Pensa a Putin. «Propaganda emblematica la sua. Parla di “nazismo ucraino”, con Zelensky che è ebreo. Chi giustifica l’aggressione all’Ucraina lo fa usando l’argomento delle minoranze oppresse, proprio come Hitler coi Sudeti».
La propaganda totalitaria ribalta sempre la realtà. «Ribalta la realtà, o cancella le differenze, comunque confonde, enfatizza i problemi della democrazia e minimizza gli orrori delle dittature. Penso a chi paragonava il green pass alla Shoah, ma anche a chi oggi racconta la guerra scegliendo sempre e comunque l’equidistanza, anche fra i terroristi e la democrazia, per non parlare di chi sceglie direttamente la dittatura».
Domani sono 45 anni dalla «rivoluzione» iraniana. «Che abbaglio clamoroso. I comunisti lo esaltavano come un liberatore, perché era anti-americano. L’anti-americanismo è comune a tutti i totalitarismi».

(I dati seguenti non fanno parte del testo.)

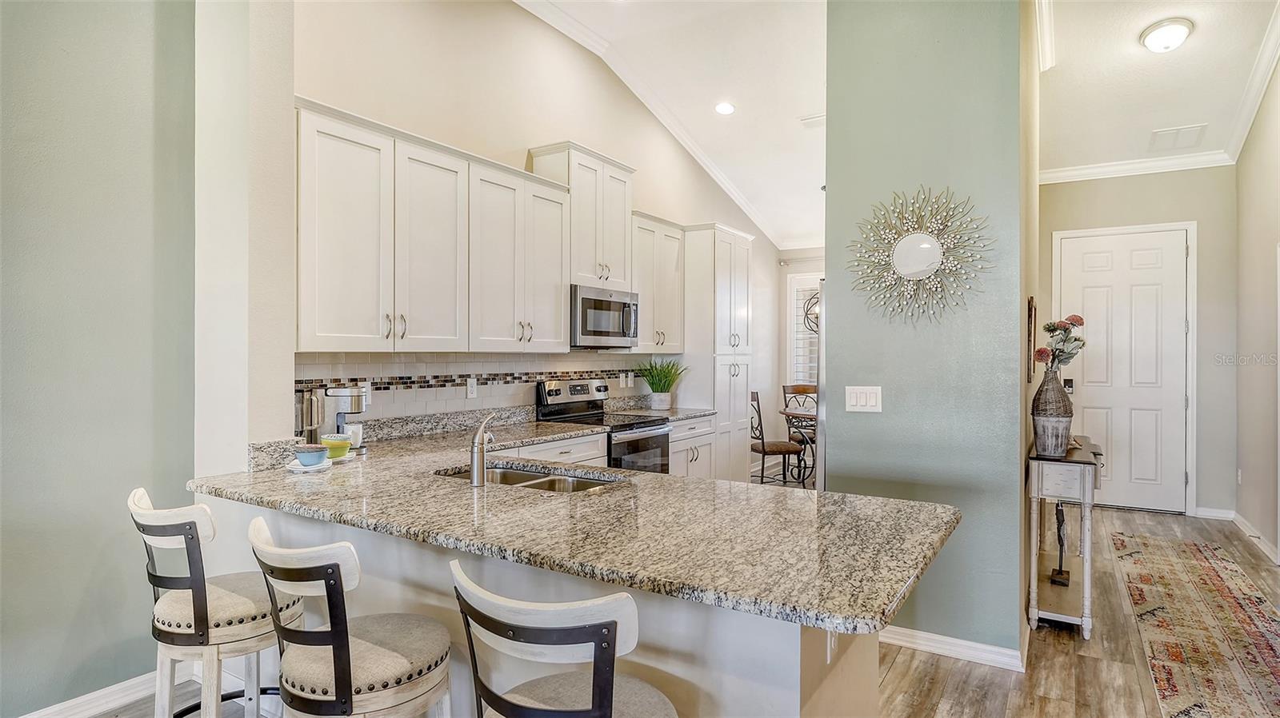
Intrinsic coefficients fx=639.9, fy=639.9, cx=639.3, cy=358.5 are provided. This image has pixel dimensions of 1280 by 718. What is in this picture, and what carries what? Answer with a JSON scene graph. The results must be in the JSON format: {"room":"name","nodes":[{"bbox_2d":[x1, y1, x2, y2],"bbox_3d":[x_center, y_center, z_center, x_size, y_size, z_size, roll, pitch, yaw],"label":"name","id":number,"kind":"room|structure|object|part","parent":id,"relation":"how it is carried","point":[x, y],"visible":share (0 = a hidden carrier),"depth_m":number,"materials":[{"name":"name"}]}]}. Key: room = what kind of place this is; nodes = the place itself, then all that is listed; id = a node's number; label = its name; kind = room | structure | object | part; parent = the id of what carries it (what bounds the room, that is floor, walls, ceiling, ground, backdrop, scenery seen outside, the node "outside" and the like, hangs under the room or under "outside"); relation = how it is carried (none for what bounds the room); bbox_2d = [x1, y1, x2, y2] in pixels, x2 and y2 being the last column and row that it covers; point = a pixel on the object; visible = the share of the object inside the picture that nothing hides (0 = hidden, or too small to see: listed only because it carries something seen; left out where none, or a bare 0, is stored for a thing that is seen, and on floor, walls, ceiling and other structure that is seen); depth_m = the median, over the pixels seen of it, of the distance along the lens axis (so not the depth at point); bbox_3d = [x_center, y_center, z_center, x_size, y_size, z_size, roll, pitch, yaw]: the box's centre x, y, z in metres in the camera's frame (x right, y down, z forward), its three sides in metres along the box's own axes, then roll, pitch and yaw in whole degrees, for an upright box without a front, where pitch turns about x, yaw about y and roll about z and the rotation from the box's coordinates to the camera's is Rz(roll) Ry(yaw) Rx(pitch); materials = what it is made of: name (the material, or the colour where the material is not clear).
{"room":"kitchen","nodes":[
{"label":"kitchen","id":0,"kind":"room"},
{"bbox_2d":[0,0,201,717],"bbox_3d":[-2.732,-0.477,1.343,0.135,3.640,3.336,0,0,33],"label":"left wall","id":1,"kind":"structure","parent":0,"point":[35,220],"depth_m":2.37,"materials":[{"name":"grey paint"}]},
{"bbox_2d":[16,663,196,717],"bbox_3d":[-2.547,1.293,1.517,0.020,0.095,2.833,0,0,33],"label":"baseboard","id":2,"kind":"structure","parent":1,"relation":"attached to","point":[33,717],"depth_m":2.43,"materials":[{"name":"white paint"}]},
{"bbox_2d":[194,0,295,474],"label":"wall column","id":3,"kind":"structure","parent":0,"point":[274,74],"depth_m":2.52,"materials":[{"name":"white paint"}]},
{"bbox_2d":[279,0,777,455],"bbox_3d":[-0.161,-0.543,5.349,0.129,3.812,5.923,0,0,33],"label":"kitchen wall","id":4,"kind":"structure","parent":0,"point":[522,160],"depth_m":4.14,"materials":[{"name":"paint"}]},
{"bbox_2d":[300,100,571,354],"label":"upper cabinet","id":5,"kind":"object","parent":4,"relation":"attached to","point":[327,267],"visible":0.93,"depth_m":3.18,"materials":[{"name":"white paint"}]},
{"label":"cabinet door","id":6,"kind":"part","parent":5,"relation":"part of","materials":[{"name":"white paint"}]},
{"bbox_2d":[294,351,654,425],"bbox_3d":[-0.845,0.188,4.186,0.010,0.413,3.244,0,0,33],"label":"tile backsplash","id":7,"kind":"structure","parent":4,"relation":"attached to","point":[394,366],"depth_m":3.76,"materials":[{"name":"white tile"}]},
{"bbox_2d":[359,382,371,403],"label":"wall outlet","id":8,"kind":"object","parent":7,"relation":"attached to","point":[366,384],"visible":0.43,"depth_m":3.33,"materials":[{"name":"white plastic"}]},
{"bbox_2d":[465,376,477,398],"bbox_3d":[-1.011,0.175,3.864,0.008,0.117,0.073,0,0,33],"label":"wall socket","id":9,"kind":"object","parent":7,"relation":"attached to","point":[470,389],"visible":0.98,"depth_m":3.86,"materials":[{"name":"white plastic"}]},
{"bbox_2d":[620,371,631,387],"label":"wall outlet","id":10,"kind":"object","parent":7,"relation":"attached to","point":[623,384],"visible":0.99,"depth_m":5.22,"materials":[{"name":"white plastic"}]},
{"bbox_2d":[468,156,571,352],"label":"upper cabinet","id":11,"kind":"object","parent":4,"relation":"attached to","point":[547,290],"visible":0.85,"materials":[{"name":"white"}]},
{"bbox_2d":[530,140,635,290],"bbox_3d":[-0.391,-0.957,4.625,0.369,0.957,0.751,0,0,33],"label":"upper cabinet","id":12,"kind":"object","parent":4,"relation":"attached to","point":[618,267],"visible":0.7,"depth_m":4.47,"materials":[{"name":"white paint"}]},
{"bbox_2d":[569,284,639,349],"bbox_3d":[-0.339,-0.281,4.570,0.455,0.414,0.713,0,0,33],"label":"microwave","id":13,"kind":"object","parent":12,"relation":"attached to","point":[586,299],"visible":0.76,"depth_m":4.39,"materials":[{"name":"silver metal"}]},
{"bbox_2d":[512,0,791,246],"bbox_3d":[0.100,-2.012,4.534,1.612,0.770,6.815,0,0,33],"label":"crown molding","id":14,"kind":"structure","parent":4,"relation":"attached to","point":[744,204],"depth_m":5.64,"materials":[{"name":"white paint"}]},
{"bbox_2d":[629,212,686,354],"bbox_3d":[0.046,-0.576,5.250,0.370,1.104,0.768,0,0,33],"label":"upper cabinet","id":15,"kind":"object","parent":4,"relation":"attached to","point":[672,258],"visible":0.6,"depth_m":5.15,"materials":[{"name":"white wood"}]},
{"bbox_2d":[58,505,1279,717],"bbox_3d":[0.993,1.391,2.846,5.807,0.100,10.322,0,0,33],"label":"floor","id":16,"kind":"structure","parent":0,"point":[954,685],"depth_m":2.82,"materials":[{"name":"brown wood"}]},
{"bbox_2d":[126,487,309,717],"bbox_3d":[-1.288,0.879,2.006,0.472,0.966,0.490,0,0,33],"label":"bar stool","id":17,"kind":"object","parent":16,"relation":"on","point":[202,618],"visible":0.85,"depth_m":1.85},
{"bbox_2d":[242,516,452,717],"bbox_3d":[-0.731,0.882,1.650,0.468,0.950,0.477,0,0,33],"label":"bar stool","id":18,"kind":"object","parent":16,"relation":"on","point":[343,650],"visible":0.99,"depth_m":1.51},
{"bbox_2d":[214,506,885,717],"bbox_3d":[-0.460,0.929,2.187,2.447,0.860,0.786,0,0,33],"label":"peninsula base","id":19,"kind":"object","parent":16,"relation":"on","point":[781,694],"visible":0.33,"depth_m":1.68,"materials":[{"name":"white paint"}]},
{"bbox_2d":[188,419,960,634],"bbox_3d":[-0.381,0.439,2.241,2.575,0.089,1.247,0,0,33],"label":"granite countertop","id":20,"kind":"structure","parent":19,"relation":"on","point":[278,475],"depth_m":1.70,"materials":[{"name":"stone"}]},
{"bbox_2d":[284,456,332,472],"bbox_3d":[-1.277,0.415,2.472,0.161,0.019,0.163,0,0,33],"label":"saucer","id":21,"kind":"object","parent":20,"relation":"on","point":[306,470],"visible":0.6,"depth_m":2.43,"materials":[{"name":"white ceramic"}]},
{"bbox_2d":[293,445,329,466],"bbox_3d":[-1.269,0.383,2.481,0.132,0.063,0.131,0,0,44],"label":"blue bowl","id":22,"kind":"object","parent":21,"relation":"on","point":[304,452],"visible":1,"depth_m":2.44,"materials":[{"name":"blue ceramic"}]},
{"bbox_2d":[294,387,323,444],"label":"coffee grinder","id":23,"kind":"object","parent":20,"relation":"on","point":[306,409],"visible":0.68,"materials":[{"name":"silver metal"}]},
{"bbox_2d":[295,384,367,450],"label":"coffee maker","id":24,"kind":"object","parent":20,"relation":"on","point":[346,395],"visible":0.76,"depth_m":2.89,"materials":[{"name":"silver metal"}]},
{"bbox_2d":[320,435,351,458],"bbox_3d":[-1.285,0.379,2.713,0.131,0.075,0.131,0,0,33],"label":"green bowl","id":25,"kind":"object","parent":20,"relation":"on","point":[343,443],"visible":0.85,"depth_m":2.67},
{"bbox_2d":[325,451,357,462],"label":"saucer","id":26,"kind":"object","parent":20,"relation":"on","point":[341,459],"visible":0.47,"depth_m":2.65,"materials":[{"name":"ceramic"}]},
{"bbox_2d":[344,423,363,447],"bbox_3d":[-1.322,0.358,2.954,0.084,0.091,0.090,0,0,33],"label":"mug","id":27,"kind":"object","parent":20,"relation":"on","point":[350,432],"visible":0.73,"depth_m":2.93,"materials":[{"name":"white ceramic"}]},
{"bbox_2d":[468,411,499,485],"bbox_3d":[-0.546,0.315,2.276,0.097,0.237,0.172,0,0,33],"label":"faucet","id":28,"kind":"object","parent":20,"relation":"on","point":[480,464],"visible":1,"depth_m":2.20,"materials":[{"name":"silver metal"}]},
{"bbox_2d":[436,464,619,493],"bbox_3d":[-0.408,0.547,2.355,0.811,0.172,0.435,0,0,33],"label":"sink","id":29,"kind":"object","parent":20,"relation":"in","point":[584,484],"visible":0.22,"depth_m":2.53,"materials":[{"name":"silver metal"}]},
{"bbox_2d":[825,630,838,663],"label":"socket","id":30,"kind":"object","parent":19,"relation":"attached to","point":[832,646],"visible":0.38,"depth_m":1.56,"materials":[{"name":"white plastic"}]},
{"bbox_2d":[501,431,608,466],"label":"base cabinet","id":31,"kind":"object","parent":16,"relation":"on","point":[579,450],"visible":0.08,"depth_m":3.74,"materials":[{"name":"white paint"}]},
{"bbox_2d":[450,560,678,717],"bbox_3d":[-0.143,0.890,1.331,0.482,0.959,0.476,0,0,33],"label":"bar stool","id":32,"kind":"object","parent":16,"relation":"on","point":[607,703],"visible":1,"depth_m":1.18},
{"bbox_2d":[534,376,673,473],"bbox_3d":[-0.230,0.741,4.483,0.728,1.190,0.741,0,0,33],"label":"stove","id":33,"kind":"object","parent":16,"relation":"on","point":[654,430],"visible":0.36,"depth_m":4.44,"materials":[{"name":"silver metal"}]},
{"bbox_2d":[667,413,715,478],"bbox_3d":[0.159,0.886,5.137,0.640,0.867,0.779,0,0,33],"label":"base cabinet","id":34,"kind":"object","parent":16,"relation":"on","point":[706,436],"visible":0.17,"depth_m":5.01,"materials":[{"name":"white paint"}]},
{"bbox_2d":[600,397,715,421],"bbox_3d":[0.144,0.397,5.103,0.700,0.141,0.776,0,0,33],"label":"countertop","id":35,"kind":"structure","parent":34,"relation":"on","point":[700,411],"depth_m":5.10,"materials":[{"name":"grey stone"}]},
{"bbox_2d":[634,357,687,409],"bbox_3d":[0.164,0.197,5.234,0.541,0.431,0.544,0,0,33],"label":"potted plant","id":36,"kind":"object","parent":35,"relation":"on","point":[672,382],"visible":0.99,"depth_m":5.19,"materials":[{"name":"green plant"}]},
{"bbox_2d":[680,224,753,480],"bbox_3d":[0.643,0.083,5.965,0.618,2.503,0.751,0,0,33],"label":"pantry cabinet","id":37,"kind":"object","parent":16,"relation":"on","point":[742,290],"visible":0.56,"depth_m":5.68,"materials":[{"name":"white paint"}]},
{"bbox_2d":[749,390,804,486],"bbox_3d":[1.267,0.818,6.278,0.521,1.032,0.495,0,0,-16],"label":"dining chair","id":38,"kind":"object","parent":16,"relation":"on","point":[788,450],"visible":0.74,"depth_m":6.12,"materials":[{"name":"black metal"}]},
{"bbox_2d":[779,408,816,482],"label":"dining table","id":39,"kind":"object","parent":16,"relation":"on","point":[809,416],"visible":0.42,"depth_m":6.61,"materials":[{"name":"brown metal"}]},
{"bbox_2d":[780,383,817,479],"bbox_3d":[1.941,0.821,7.294,0.467,1.027,0.512,0,0,-8],"label":"dining chair","id":40,"kind":"object","parent":16,"relation":"on","point":[804,389],"visible":0.47,"depth_m":7.46,"materials":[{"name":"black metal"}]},
{"bbox_2d":[814,281,826,490],"bbox_3d":[1.447,0.479,3.753,0.719,1.702,0.882,0,0,33],"label":"refrigerator","id":41,"kind":"object","parent":16,"relation":"on","point":[820,359],"visible":0.11,"depth_m":3.51,"materials":[{"name":"silver metal"}]},
{"bbox_2d":[1026,437,1104,639],"bbox_3d":[2.304,0.920,3.482,0.283,0.857,1.042,0,0,33],"label":"console table","id":42,"kind":"object","parent":16,"relation":"on","point":[1084,610],"visible":0.8,"depth_m":3.13,"materials":[{"name":"wood"}]},
{"bbox_2d":[1030,366,1073,457],"bbox_3d":[2.050,0.267,3.194,0.195,0.453,0.196,0,0,33],"label":"vase","id":43,"kind":"object","parent":42,"relation":"on","point":[1050,395],"visible":0.98,"depth_m":3.14,"materials":[{"name":"grey"}]},
{"bbox_2d":[1032,314,1086,371],"bbox_3d":[2.108,-0.026,3.227,0.231,0.393,0.274,0,0,33],"label":"flower bouquet","id":44,"kind":"object","parent":43,"relation":"in","point":[1079,320],"visible":0.78,"depth_m":3.19,"materials":[{"name":"plant"}]},
{"bbox_2d":[1048,504,1071,588],"bbox_3d":[2.211,0.967,3.365,0.090,0.413,0.187,0,0,33],"label":"figurine","id":45,"kind":"object","parent":42,"relation":"on","point":[1061,571],"visible":0.98,"depth_m":3.34,"materials":[{"name":"metal"}]},
{"bbox_2d":[1109,531,1279,717],"bbox_3d":[2.968,1.341,3.149,0.818,0.010,3.436,0,0,33],"label":"rug","id":46,"kind":"object","parent":16,"relation":"on","point":[1218,578],"visible":0.99,"depth_m":3.17,"materials":[{"name":"carpet"}]},
{"bbox_2d":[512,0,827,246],"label":"kitchen ceiling","id":47,"kind":"structure","parent":0,"point":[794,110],"depth_m":5.09,"materials":[{"name":"white paint"}]},
{"bbox_2d":[713,100,735,114],"bbox_3d":[0.700,-2.061,5.276,0.184,0.038,0.182,0,0,33],"label":"recessed light","id":48,"kind":"object","parent":47,"relation":"in","point":[730,108],"visible":0.98,"depth_m":5.26,"materials":[{"name":"white"}]},
{"bbox_2d":[799,113,824,127],"bbox_3d":[1.582,-2.045,5.463,0.352,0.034,0.181,0,0,33],"label":"ceiling vent","id":49,"kind":"object","parent":47,"relation":"attached to","point":[822,117],"visible":0.81,"depth_m":5.49,"materials":[{"name":"white"}]},
{"bbox_2d":[775,247,823,474],"bbox_3d":[2.815,-0.248,7.388,2.629,3.168,0.142,0,0,33],"label":"wall","id":50,"kind":"structure","parent":0,"point":[790,270],"depth_m":7.91,"materials":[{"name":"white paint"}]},
{"bbox_2d":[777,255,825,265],"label":"curtain rod","id":51,"kind":"object","parent":50,"relation":"attached to","point":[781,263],"visible":0.48,"depth_m":7.74,"materials":[{"name":"metal"}]},
{"bbox_2d":[788,272,820,389],"bbox_3d":[2.352,-0.232,7.646,1.159,1.628,0.148,0,0,33],"label":"window","id":52,"kind":"structure","parent":50,"relation":"in","point":[802,304],"depth_m":7.87,"materials":[{"name":"white glass"}]},
{"bbox_2d":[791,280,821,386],"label":"window blind","id":53,"kind":"object","parent":52,"relation":"attached to","point":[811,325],"visible":0.29,"depth_m":7.90,"materials":[{"name":"white"}]},
{"bbox_2d":[801,290,819,330],"bbox_3d":[1.944,-0.891,6.754,0.454,1.260,0.475,0,0,-13],"label":"pendant light","id":54,"kind":"object","parent":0,"point":[813,311],"visible":0.41,"depth_m":6.77,"materials":[{"name":"black metal"}]},
{"bbox_2d":[824,0,1030,666],"bbox_3d":[1.346,-0.447,3.046,0.894,3.614,0.220,0,0,33],"label":"partition wall","id":55,"kind":"structure","parent":0,"point":[830,190],"depth_m":2.90,"materials":[{"name":"paint"}]},
{"bbox_2d":[844,385,882,412],"bbox_3d":[1.059,0.191,3.030,0.166,0.119,0.013,0,0,33],"label":"light switch","id":56,"kind":"object","parent":55,"relation":"attached to","point":[864,398],"visible":0.98,"depth_m":3.03,"materials":[{"name":"white plastic"}]},
{"bbox_2d":[845,184,992,324],"bbox_3d":[1.264,-0.478,2.929,0.671,0.652,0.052,0,0,33],"label":"sunburst mirror","id":57,"kind":"object","parent":55,"relation":"attached to","point":[924,261],"visible":1,"depth_m":2.92,"materials":[{"name":"mirror"}]},
{"bbox_2d":[880,624,1026,671],"bbox_3d":[1.320,1.302,3.024,1.097,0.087,0.190,0,0,33],"label":"baseboard","id":58,"kind":"structure","parent":55,"relation":"attached to","point":[920,634],"depth_m":2.88,"materials":[{"name":"white paint"}]},
{"bbox_2d":[1025,296,1036,382],"bbox_3d":[2.153,-0.090,3.542,0.033,0.440,0.414,0,0,33],"label":"picture frame","id":59,"kind":"object","parent":55,"relation":"attached to","point":[1030,311],"visible":0.96,"depth_m":3.38,"materials":[{"name":"brown wood"}]},
{"bbox_2d":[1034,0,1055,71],"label":"crown molding","id":60,"kind":"structure","parent":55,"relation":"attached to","point":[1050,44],"depth_m":3.75,"materials":[{"name":"white paint"}]},
{"bbox_2d":[1039,164,1235,518],"bbox_3d":[4.365,-0.333,5.684,1.527,3.396,0.133,0,0,33],"label":"hallway end wall","id":61,"kind":"structure","parent":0,"point":[1190,208],"depth_m":5.38,"materials":[{"name":"beige paint"}]},
{"bbox_2d":[1053,225,1191,510],"bbox_3d":[4.317,0.116,5.726,0.936,2.450,0.113,0,0,33],"label":"front door","id":62,"kind":"structure","parent":61,"relation":"in","point":[1095,389],"depth_m":5.69,"materials":[{"name":"white paint"}]},
{"bbox_2d":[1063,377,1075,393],"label":"door lock","id":63,"kind":"object","parent":62,"relation":"attached to","point":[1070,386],"visible":0.51,"depth_m":5.79,"materials":[{"name":"black"}]},
{"bbox_2d":[1040,151,1235,182],"bbox_3d":[4.267,-1.679,5.621,1.457,0.107,0.089,0,0,33],"label":"crown molding","id":64,"kind":"structure","parent":61,"relation":"attached to","point":[1098,170],"depth_m":5.57,"materials":[{"name":"white paint"}]},
{"bbox_2d":[1193,506,1235,520],"bbox_3d":[4.786,1.295,5.389,0.368,0.093,0.017,0,0,33],"label":"baseboard","id":65,"kind":"structure","parent":61,"relation":"attached to","point":[1200,510],"depth_m":5.36,"materials":[{"name":"white paint"}]},
{"bbox_2d":[1036,0,1279,174],"bbox_3d":[2.955,-1.971,3.291,1.860,0.132,6.083,0,0,33],"label":"hallway ceiling","id":66,"kind":"structure","parent":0,"point":[1135,28],"depth_m":4.36,"materials":[{"name":"white paint"}]},
{"bbox_2d":[1138,16,1193,52],"bbox_3d":[3.159,-1.922,3.845,0.252,0.129,0.264,0,0,33],"label":"ceiling light","id":67,"kind":"object","parent":66,"relation":"attached to","point":[1179,33],"visible":0.98,"depth_m":3.78,"materials":[{"name":"white glass"}]},
{"bbox_2d":[1148,123,1207,150],"bbox_3d":[4.251,-1.755,5.068,0.337,0.015,0.427,0,0,33],"label":"ceiling vent","id":68,"kind":"object","parent":66,"relation":"in","point":[1193,129],"visible":0.99,"depth_m":5.04,"materials":[{"name":"white metal"}]},
{"bbox_2d":[1233,48,1279,569],"bbox_3d":[2.940,-0.514,2.125,0.131,3.739,7.482,0,0,33],"label":"right wall","id":69,"kind":"structure","parent":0,"point":[1274,236],"depth_m":4.60,"materials":[{"name":"paint"}]},
{"bbox_2d":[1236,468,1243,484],"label":"wall socket","id":70,"kind":"object","parent":69,"relation":"attached to","point":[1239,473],"visible":0.98,"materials":[{"name":"white plastic"}]},
{"bbox_2d":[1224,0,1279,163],"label":"crown molding","id":71,"kind":"structure","parent":69,"relation":"attached to","point":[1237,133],"depth_m":4.35,"materials":[{"name":"white paint"}]},
{"bbox_2d":[1230,511,1278,564],"bbox_3d":[4.226,1.336,4.178,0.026,0.102,2.935,0,0,33],"label":"baseboard","id":72,"kind":"structure","parent":69,"relation":"attached to","point":[1242,521],"depth_m":4.75,"materials":[{"name":"white paint"}]}
]}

Però la democrazia anche Usa non è immune da difetti. «Ma non genera mostri. Un conto sono gli errori, un conto gli orrori. Oggi ci sono sedicenti antifascisti che combattono gli Usa e non Hamas o la teocrazia. E noi dobbiamo smetterla di giocare di rimessa e darci da fare, insegnare ai ragazzi a non farsi fare il lavaggio del cervello. La democrazia è il modo migliore per difendere la vita umana».